I have two ongoing questions that I can't seem to figure out. I'm about to start learning C/C++ so I can skip the .NET framework's black-box.
First, I have made an application (we'll call it the parent) that wraps around a command-line application (lets call this the child). When the parent starts up the child process it redirects the standard input, output, and error streams to the parent process. The parent process can then act like it's a user using the command-line application, and interact with it accordingly.
I have made the application and it works flawlessly with a command-line (console type) project in VB.NET. However, when I try to wrap around a command-line application that was not written in .NET it seems that none of the output data shows up in the standard output stream that is made available by the .NET Process class.
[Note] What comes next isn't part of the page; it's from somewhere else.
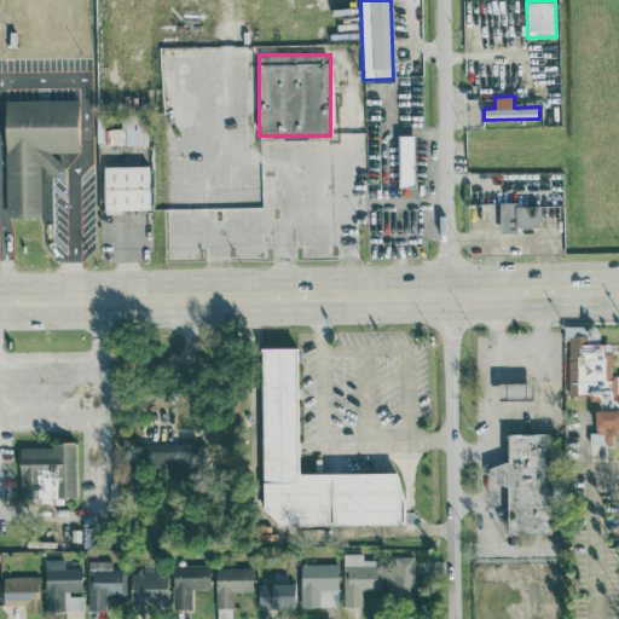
[(77,151),(76,99),(3,100),(5,217),(41,215),(40,172),(57,171),(57,151),(77,151)]
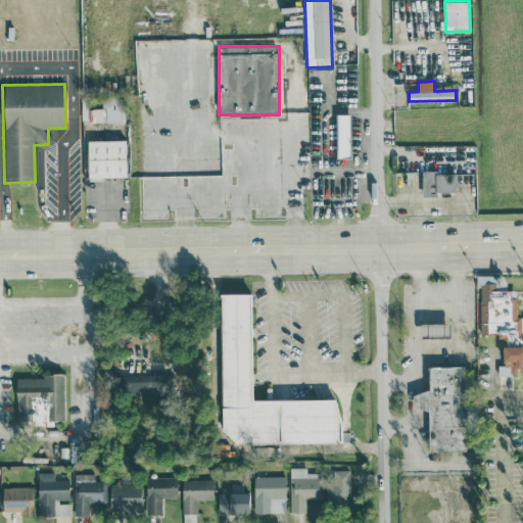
[(92,122),(124,122),(123,97),(101,97),(102,108),(91,108),(92,122)]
Which brings me to my actual question. Is it possible that the command-line assemblies written in non-dotNet architecture are using a standard output stream that is not recognized by the .NET architecture? (From what I know so far, this would not be true. Trying to validate these beliefs so I can move on.)
The second question I have is this. How can a StreamReader block on a Peek() call? The .NET documentation does not even hint that this is possible. In fact it would seem that the purpose of Peek() is to check to see if the stream is empty or what not. However I keep having the thread block as soon as it passes into the StreamReader.Peek() method.
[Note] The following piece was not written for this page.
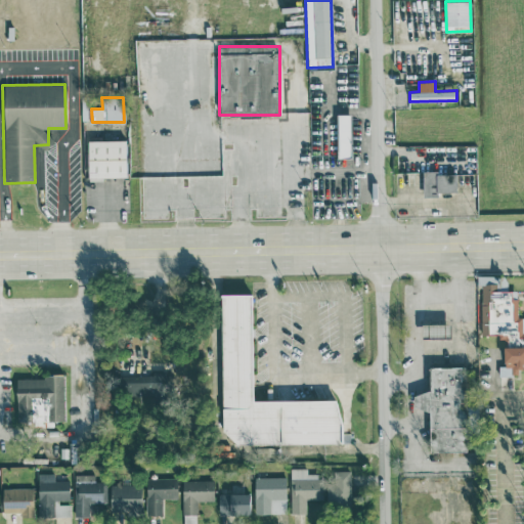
[(350,157),(349,115),(336,115),(337,157),(350,157)]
I had a theory that it would block if the stream it was trying to read was empty and had not had any data written to it, but I proved this theory wrong by creating a Stream instance and then trying to read from it without writing anything to it. In my test case, the Peek() method return -1 and ran without a hitch. Exactly what is expected according to the documentation.
My question then is this. What kind of scenarios could possible make a StreamReader.Peek() method call block? I am using multiple threads in my application so dead-lock is a possibility, although I only have a reference to the StandardError stream in one place so I wouldn't think that there is any sharing of resources across the threads that are created inside my application.